Thursday, April 18, 2013

James Joyce's Leopold gets his own book for Bloomsday

After bringing Ulysses to Twitter in recent years, this year's celebration will see the novel's hero get a book to himself

Wednesday 17 April 2013     
The Works of Master Poldy
Reprint the legend ... a preview image of The Works of Master Poldy
 
"… well hes beyond everything I declare somebody ought to put him in the budget if I only could remember the half of the things and write a book out of it the works of Master Poldy yes'"

This fragment of Molly Bloom's great soliloquy at the end of James Joyce's Ulysses – alluding to her husband and the novel's hero Leopold – has lain there for 90 years, just waiting for some enterprising editor to take on Mrs Bloom's memory test and produce a volume of the thoughts of Joyce's Everyman. Of course, for most of that time, the jealous guardianship of the Joyce Estate had ensured that nobody could or would do any such thing, but now that the novel is in the public domain it was only a matter of time before someone decided to give it a shot. And now they have.

The LiberateUlysses collaborative, consisting of Dubliner Jamie Murphy and Steve Cole from Baltimore, Maryland, have been marking Bloomsday online for the past two years with what they call a "global multimedia celebration". They started in 2011 with Ulysses Meets Twitter – a project spread over 24 hours with 44 people tweeting favourite bits of Joyce's masterpiece. Last year they organised a bigger, better Twitterfest and published a set of video dialogues designed to get Joyce lovers everywhere talking about the book.

So when it emerged that they planned to mark Bloomsday 2013 by publishing "The works of Master Poldy", fans might assume they were going to Tweet Mr Bloom's wisdom to the world, or maybe produce a quick ebook. The reality is a bit more surprising than that. It turns out that Murphy is a fine letterpress printer whose Salvage Press specialises in broadsides and artists' books, and the plan is to produce Molly's imagined volume as in hand-printed letterpress in a limited edition using a mix of metal and wooden types.

The Works of Master Poldy will be produced entirely by hand in Dublin to mark this year's annual Joyce celebration in June. This is the kind of publishing that the digital age is supposed to have rendered obsolete. In fact, this is the kind of publishing that offset printing was supposed to have killed off years ago. It seems that LiberateUlysses really intend the multimedia bit in their tagline to be genuinely multi. To compliment this very traditional bit of publishing, they have been running an ongoing Twitter campaign of pre-publicity for the book. They're also engaging in that most 21st-century activity, crowdfunding. This is analogue and digital in perfect accord.

* **RAW DATA**
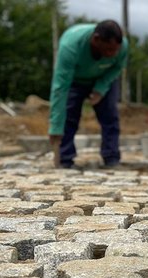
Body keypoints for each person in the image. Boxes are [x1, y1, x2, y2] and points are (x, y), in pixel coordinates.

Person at [49, 20, 128, 169]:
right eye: (109, 49)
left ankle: (111, 158)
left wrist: (100, 89)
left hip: (104, 78)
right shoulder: (70, 46)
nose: (113, 54)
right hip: (74, 80)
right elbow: (60, 88)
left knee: (110, 116)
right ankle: (65, 159)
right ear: (96, 39)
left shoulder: (122, 46)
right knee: (69, 116)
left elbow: (117, 68)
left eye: (116, 50)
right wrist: (55, 126)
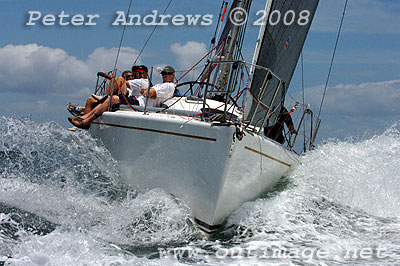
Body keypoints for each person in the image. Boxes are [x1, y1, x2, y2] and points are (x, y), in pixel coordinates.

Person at [68, 65, 176, 129]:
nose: (165, 75)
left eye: (167, 73)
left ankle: (86, 121)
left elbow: (148, 92)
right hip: (138, 101)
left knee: (112, 99)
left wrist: (147, 92)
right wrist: (147, 92)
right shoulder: (161, 85)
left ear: (173, 75)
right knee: (109, 98)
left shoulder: (169, 86)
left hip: (140, 105)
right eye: (163, 73)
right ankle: (84, 119)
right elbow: (148, 92)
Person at [67, 70, 134, 116]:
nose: (130, 78)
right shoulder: (122, 82)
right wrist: (107, 76)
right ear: (124, 77)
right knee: (90, 100)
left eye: (132, 76)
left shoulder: (134, 85)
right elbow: (117, 80)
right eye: (128, 76)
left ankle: (81, 109)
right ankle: (82, 121)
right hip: (112, 99)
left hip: (119, 101)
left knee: (94, 103)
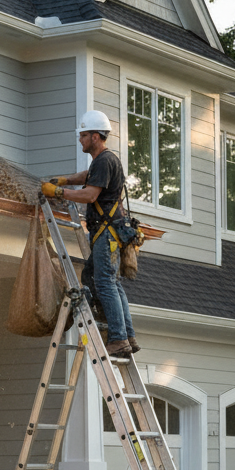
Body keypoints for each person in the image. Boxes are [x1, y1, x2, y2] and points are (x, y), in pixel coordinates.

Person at [40, 110, 137, 358]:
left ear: (95, 136)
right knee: (104, 280)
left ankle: (118, 339)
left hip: (107, 233)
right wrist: (65, 180)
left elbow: (90, 194)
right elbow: (88, 177)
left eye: (83, 135)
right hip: (111, 233)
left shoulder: (104, 160)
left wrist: (58, 193)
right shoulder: (103, 161)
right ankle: (127, 334)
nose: (80, 140)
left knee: (104, 283)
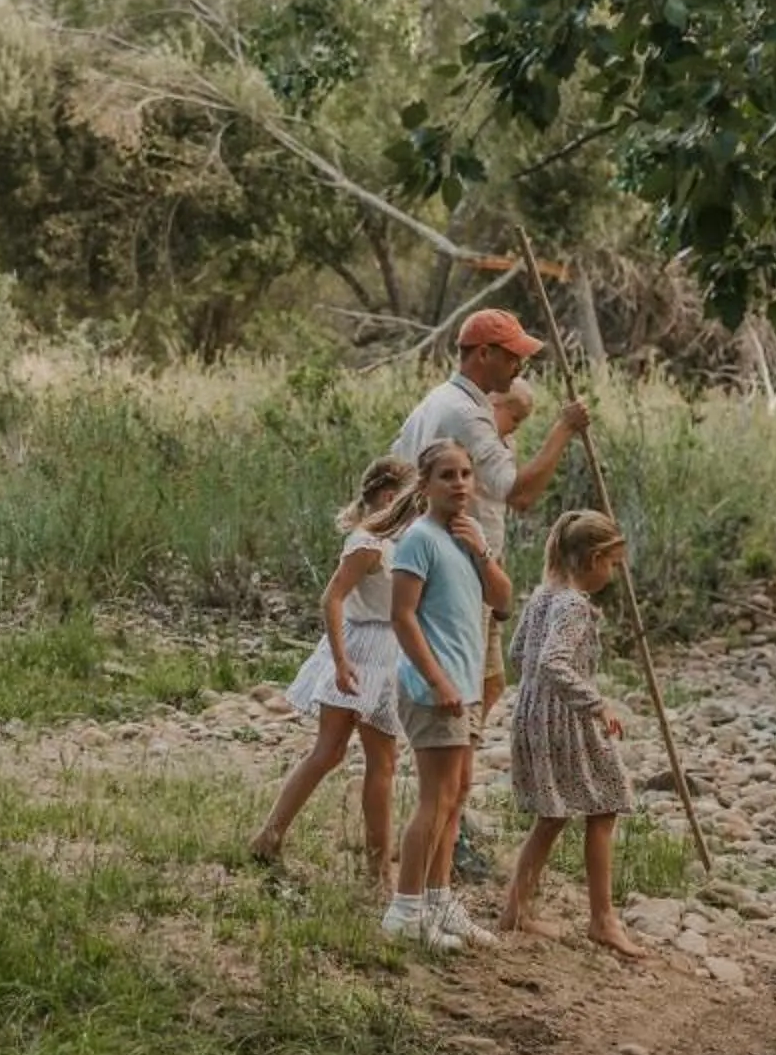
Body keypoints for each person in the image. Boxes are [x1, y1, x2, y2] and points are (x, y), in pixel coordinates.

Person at [391, 311, 589, 729]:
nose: (520, 367)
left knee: (491, 681)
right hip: (460, 569)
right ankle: (450, 776)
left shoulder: (437, 400)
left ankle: (459, 772)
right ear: (484, 354)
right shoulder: (465, 413)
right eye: (513, 356)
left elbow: (396, 468)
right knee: (464, 692)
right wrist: (564, 430)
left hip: (476, 566)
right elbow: (520, 493)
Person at [248, 455, 427, 881]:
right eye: (411, 500)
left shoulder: (393, 540)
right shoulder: (369, 543)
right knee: (361, 758)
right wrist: (342, 660)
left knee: (343, 754)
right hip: (364, 649)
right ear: (389, 497)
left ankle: (271, 836)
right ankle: (375, 868)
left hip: (380, 647)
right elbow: (332, 598)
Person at [500, 510, 649, 957]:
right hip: (564, 717)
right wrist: (595, 702)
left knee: (556, 813)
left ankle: (516, 909)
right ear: (592, 559)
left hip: (536, 713)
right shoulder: (573, 605)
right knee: (605, 803)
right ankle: (602, 919)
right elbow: (551, 661)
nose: (613, 572)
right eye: (612, 563)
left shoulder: (545, 595)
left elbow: (517, 651)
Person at [382, 438, 512, 949]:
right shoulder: (419, 539)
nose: (459, 484)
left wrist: (481, 551)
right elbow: (402, 616)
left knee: (455, 797)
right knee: (435, 799)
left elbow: (502, 601)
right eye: (447, 476)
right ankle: (405, 910)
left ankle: (439, 902)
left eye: (465, 474)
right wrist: (437, 679)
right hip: (433, 688)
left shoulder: (467, 535)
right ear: (426, 483)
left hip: (466, 684)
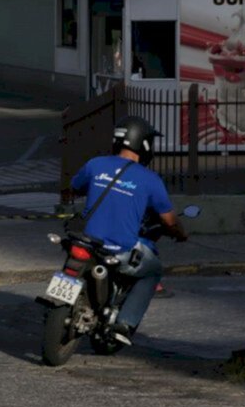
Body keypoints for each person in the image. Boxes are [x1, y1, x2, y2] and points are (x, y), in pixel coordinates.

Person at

* **ASSIGNED TASK A**
For the article above on the Bloomsday book about Leopold Bloom, say whether each statement agrees with it: (i) Ulysses Meets Twitter ran over 24 hours with 44 participants; (ii) The Works of Master Poldy will be printed in Baltimore; (iii) the edition will use only metal type. Answer yes or no and quote the deciding words of the article.
* **ASSIGNED TASK B**
Using the article above on the Bloomsday book about Leopold Bloom, answer these:
(i) Where is Steve Cole from?
(ii) What does Salvage Press specialize in?
(iii) For how many years has Molly Bloom's fragment lain waiting?

* **WRITTEN SOLUTION A**
(i) Yes: "a project spread over 24 hours with 44 people tweeting favourite bits of Joyce's masterpiece"
(ii) No: "will be produced entirely by hand in Dublin"
(iii) No: "using a mix of metal and wooden types"

* **WRITTEN SOLUTION B**
(i) Baltimore, Maryland
(ii) Broadsides and artists' books
(iii) 90 years